Just thirteen miles long, four miles wide with sixteen miles of pristine beaches Ocracoke is a sunbather’s paradise, and a historian’s dream. Leaving behind the stories of pirates, smugglers, Native Americans, and wild ponies for the moment the beaches are littered with the skeletal remains of shipwrecks. Which is where my family history begins in the new world, from a shipwrecked ancestor in the 1500’s.
Tiger – 1585, chief pilot Simon Fernando for Sir Richard Grenville’s expedition to the new world. The flagship ran aground, resulting in gear being destroyed by the saltwater. It was eventually repaired and re-launched on it’s expedition to Roanoke Island and what was later to become the Lost Colony.
Nuestra Senora – 1750, A Spanish mercantile vessel wrecked during a fierce storm. It’s cargo – a million pieces-of-eight – was plundered by islanders who were angered by previous Spanish pirating.

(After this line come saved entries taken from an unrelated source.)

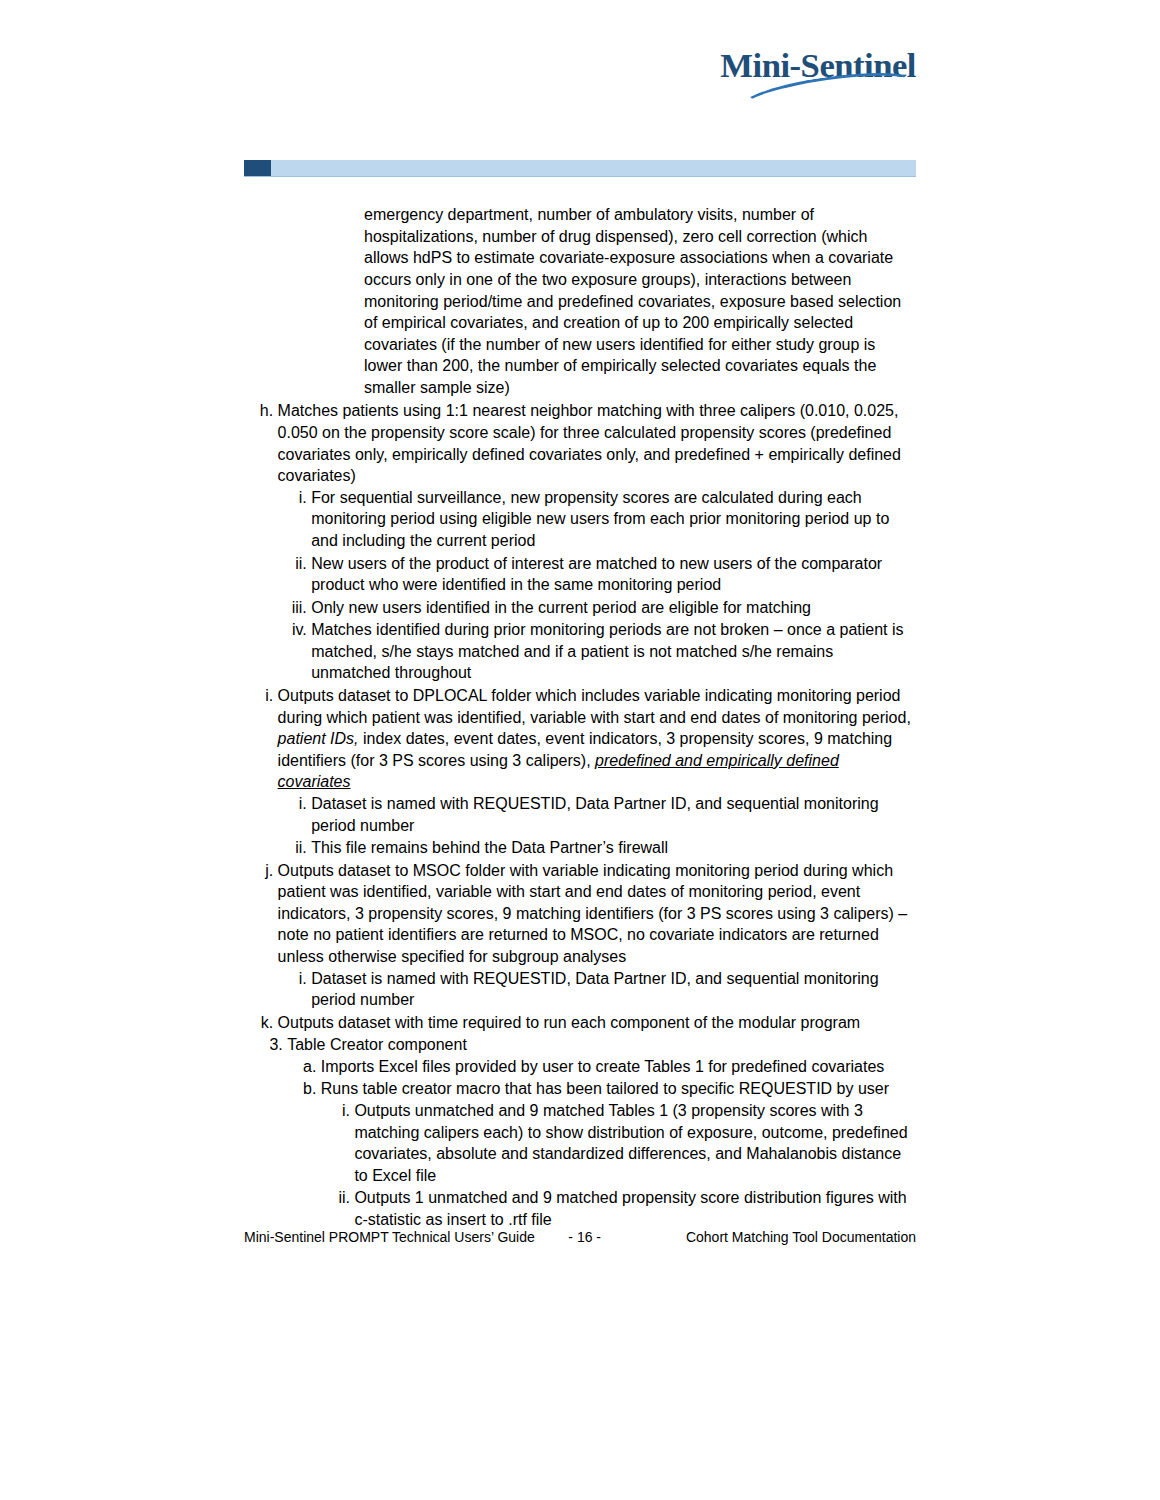Mini-Sentinel
emergency department, number of ambulatory visits, number of hospitalizations, number of drug dispensed), zero cell correction (which allows hdPS to estimate covariate-exposure associations when a covariate occurs only in one of the two exposure groups), interactions between monitoring period/time and predefined covariates, exposure based selection of empirical covariates, and creation of up to 200 empirically selected covariates (if the number of new users identified for either study group is lower than 200, the number of empirically selected covariates equals the smaller sample size)
Matches patients using 1:1 nearest neighbor matching with three calipers (0.010, 0.025, 0.050 on the propensity score scale) for three calculated propensity scores (predefined covariates only, empirically defined covariates only, and predefined + empirically defined covariates)
For sequential surveillance, new propensity scores are calculated during each monitoring period using eligible new users from each prior monitoring period up to and including the current period
New users of the product of interest are matched to new users of the comparator product who were identified in the same monitoring period
Only new users identified in the current period are eligible for matching
Matches identified during prior monitoring periods are not broken – once a patient is matched, s/he stays matched and if a patient is not matched s/he remains unmatched throughout
Outputs dataset to DPLOCAL folder which includes variable indicating monitoring period during which patient was identified, variable with start and end dates of monitoring period, patient IDs, index dates, event dates, event indicators, 3 propensity scores, 9 matching identifiers (for 3 PS scores using 3 calipers), predefined and empirically defined covariates
Dataset is named with REQUESTID, Data Partner ID, and sequential monitoring period number
This file remains behind the Data Partner’s firewall
Outputs dataset to MSOC folder with variable indicating monitoring period during which patient was identified, variable with start and end dates of monitoring period, event indicators, 3 propensity scores, 9 matching identifiers (for 3 PS scores using 3 calipers) – note no patient identifiers are returned to MSOC, no covariate indicators are returned unless otherwise specified for subgroup analyses
Dataset is named with REQUESTID, Data Partner ID, and sequential monitoring period number
Outputs dataset with time required to run each component of the modular program
Table Creator component
Imports Excel files provided by user to create Tables 1 for predefined covariates
Runs table creator macro that has been tailored to specific REQUESTID by user
Outputs unmatched and 9 matched Tables 1 (3 propensity scores with 3 matching calipers each) to show distribution of exposure, outcome, predefined covariates, absolute and standardized differences, and Mahalanobis distance to Excel file
Outputs 1 unmatched and 9 matched propensity score distribution figures with c-statistic as insert to .rtf file
Mini-Sentinel PROMPT Technical Users’ Guide - 16 - Cohort Matching Tool Documentation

Henry – 1819, A sloop traveling from New York to Charleston, S.C., rang aground on the south beach of the island four miles from land in a strong gale. All hands but the captain were lost.
Black Squall, 1861, transporting a circus troupe and animals from Havana to New York, was caught in a storm near Ocracoke and wrecked on the beach. All aboard were lost with the single exception of two beautiful Arabian horses who escaped and made the island their home.
Home, 1837, a paddle wheel steamer with sails known as “Queen of the Seas” on it’s way from New York to Charleston, S.C. ran into hurricane force winds and hit the beach north of Ocracoke village at 10 P.M. It fell apart in the surf, and despite rescue attempts of the 130 on board, 90 men, women and children died.
Aristo, 1899, Christmas Eve, this British schooner-rigged steamship mistook the Ocracoke Lighthouse for the Hatteras Light. The ship carrying cargo of wheat, lumber and cotton ran aground near the north end of the island and the captain ordered the men to lifeboats. The boats capsized and all but nine of the 31 men drowned.
George W. Wells, 1913, the first six-masted sailing ship to cross the Atlantic from Boston to Fernandia, Florida encountered hurricane-force winds near Hatteras Island. The rescue team managed to save all of the 21 people aboard as well as a St Bernard dog.
Carroll A. Deering, 1920, “The Ghost Ship”, traveling from Rio de Janerio to Norfolk the ship ran aground near Hatteras Island. A rescue party went to offer help and found only a hungry gray cat. “Everything aboard was shipshape” relayed James Midgett part of the Hatteras Inlet Lifesaving Station, “There were no signs of disorder or any indications of hasty departure by the men aboard. The table in the mess-room was set with plates, knives, and forks.” A year or so later, the bow washed up on the beach and was buried until 1955 when a hurricane unearthed it and sent up to Hatteras Island.
The last is most poignant for me, because my grandfather stepped onto the Carroll A. Deering all those years ago. He relayed his stories until the day he died, and I as a small girl was an avid listener to them all. While it is dangerous, immensely mysterious and destructive, I love the sea. How could I not spoon fed on such stories but a grandfather I doted on.
Today, I do not live on Ocracoke Island, although I have been there many times to date. It represents family, roots, and a place of natural beauty, peace and quiet for me. One of the places I call home.